Saved data entries:
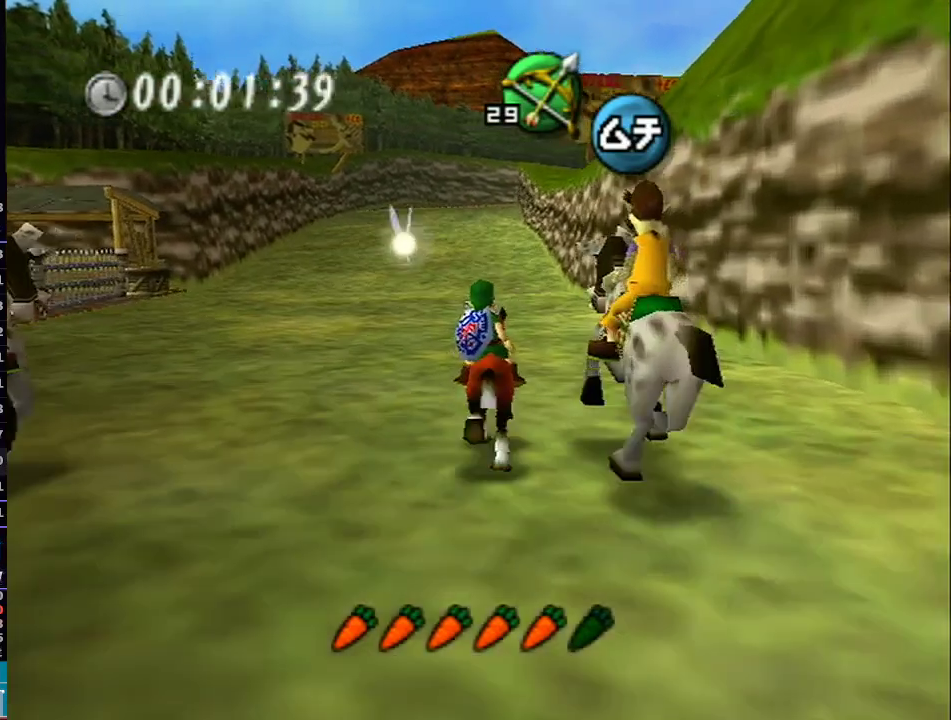
{"buttons": ["L1"], "left_stick": "up", "right_stick": "center", "events": []}
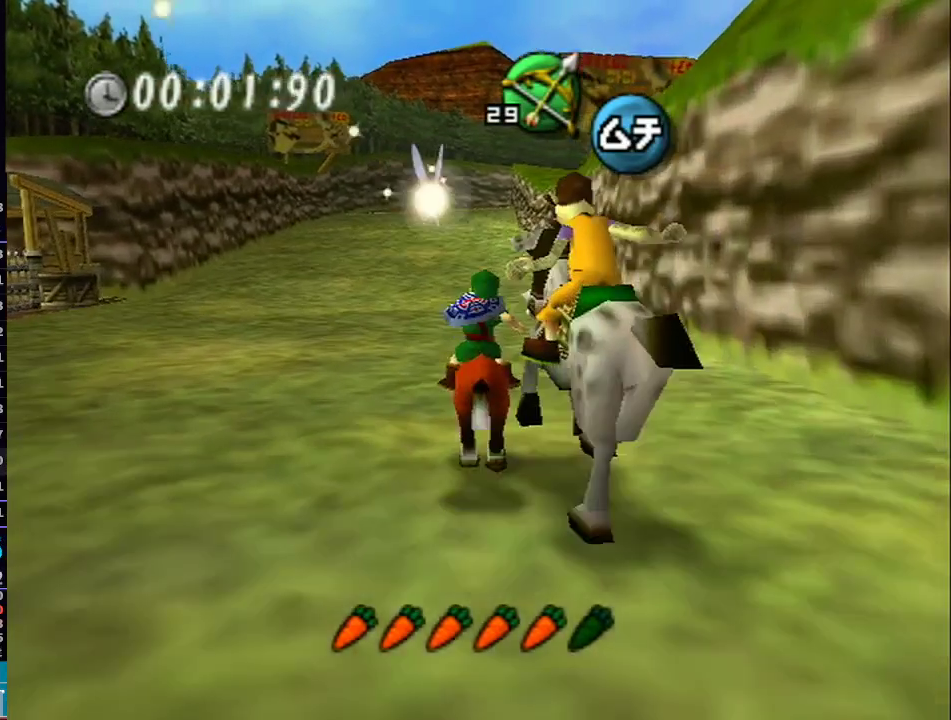
{"buttons": ["L1"], "left_stick": "up", "right_stick": "center", "events": [[133, "A", "down"], [200, "A", "up"], [250, "A", "down"], [317, "A", "up"], [417, "A", "down"], [467, "A", "up"]]}
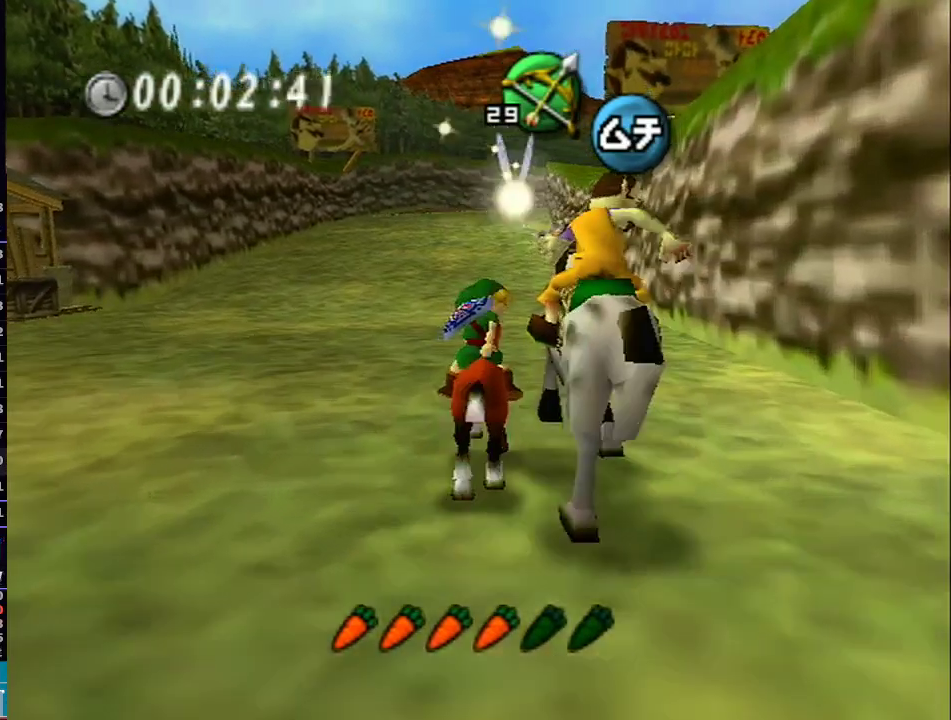
{"buttons": ["L1"], "left_stick": "up", "right_stick": "center", "events": []}
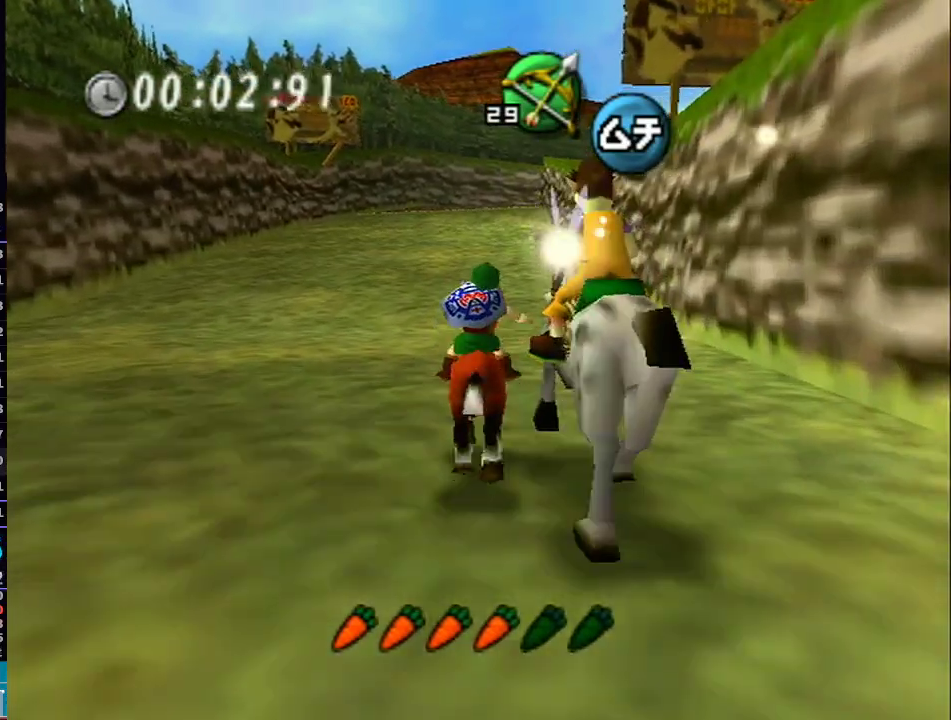
{"buttons": ["L1"], "left_stick": "up", "right_stick": "center", "events": []}
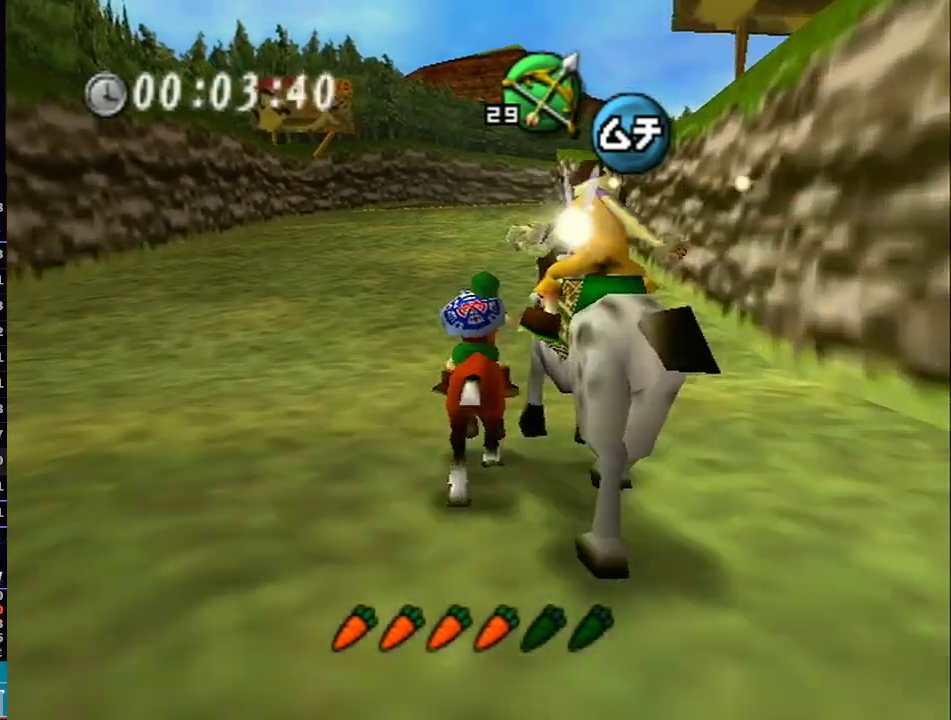
{"buttons": ["L1"], "left_stick": "up", "right_stick": "center", "events": []}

**Your objective:**
Without copying any picture, write out the entries exactly.

**Solution to this exercise:**
{"buttons": ["L1"], "left_stick": "up", "right_stick": "center", "events": []}
{"buttons": ["L1"], "left_stick": "up", "right_stick": "center", "events": [[133, "A", "down"], [200, "A", "up"], [250, "A", "down"], [317, "A", "up"], [417, "A", "down"], [467, "A", "up"]]}
{"buttons": ["L1"], "left_stick": "up", "right_stick": "center", "events": []}
{"buttons": ["L1"], "left_stick": "up", "right_stick": "center", "events": []}
{"buttons": ["L1"], "left_stick": "up", "right_stick": "center", "events": []}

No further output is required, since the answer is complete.